Bölümler | Kategoriler | Konular | Kitaplar | İletişim


"Kültür" nedir, "irfan" neye denir?

Halis ECE

"Kültür" nedir, "irfan" neye denir?


Bir mevzûda kazanılan sistemli ve geniş bilgi demek olan “kültür”ü Andre Malraux şöyle târif ve izah ediyor:

Kültür; okuyan ve bilgi sahibi olup düşünen insanın zevkini, tenkit etme ve hükümler verme kabiliyetini inkişaf ettirmesidir. Bir milletin kültürü; onun bütün fertlerinin sahip olduğu hissiyat, hadiseleri karşılayış ve idrâk ediş tarzlariyle, topyekün tarihi içinde meydana getirdiği fikir ve sanat mahsulleri ve kıymet hükümleridir. Kültür, onu vücuda getirmiş olan milletin malıdır.”

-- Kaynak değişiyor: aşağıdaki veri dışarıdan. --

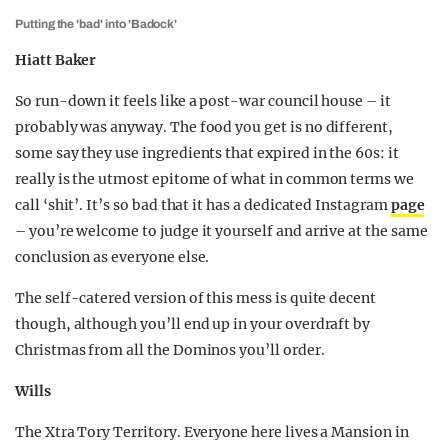
Putting the 'bad' into 'Badock'
Hiatt Baker
So run-down it feels like a post-war council house – it
probably was anyway. The food you get is no different,
some say they use ingredients that expired in the 60s: it
really is the utmost epitome of what in common terms we
call ‘shit’. It’s so bad that it has a dedicated Instagram
page
– you’re welcome to judge it yourself and arrive at the same
conclusion as everyone else.
The self-catered version of this mess is quite decent
though, although you’ll end up in your overdraft by
Christmas from all the Dominos you’ll order.
Wills
The Xtra Tory Territory. Everyone here lives a Mansion in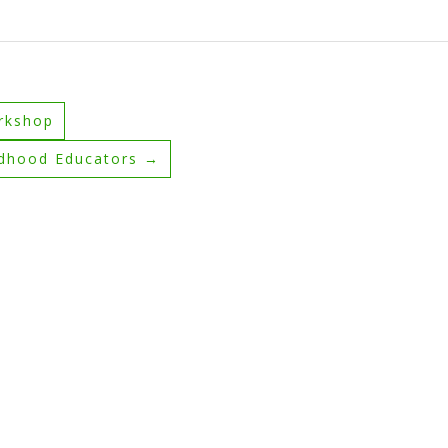
rkshop
ldhood Educators
→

Fransızca bir kelime olan kültür, lisanımızda irfan yerine kullanılsa da, tam olarak karşıladığı söylenemez. Zira irfan; bilmek ve anlamak mânâlarında olmakla birlikte, eğitim ve öğretimle elde edilemeyen gerçeği, sezerek idrâk etme gücü demektir. Bu noktada Ömer Seyfettin'in öğretmen arkadaşlarıyla giriştiği âlim-ârif münâkaşasını hatırlamakta fayda var. Şöyle ki; Ömer Seyfettin İkinci Dünya Harbi yıllarında öğretmendir. Bir ara öğretmenler odasında otururken,

— Arkadaşlar, der, bu millet âlim değildir ama âriftir. Bu irfanı sayesinde pek çok şeyi okumuşlardan daha iyi sezer, farkeder ve bilir.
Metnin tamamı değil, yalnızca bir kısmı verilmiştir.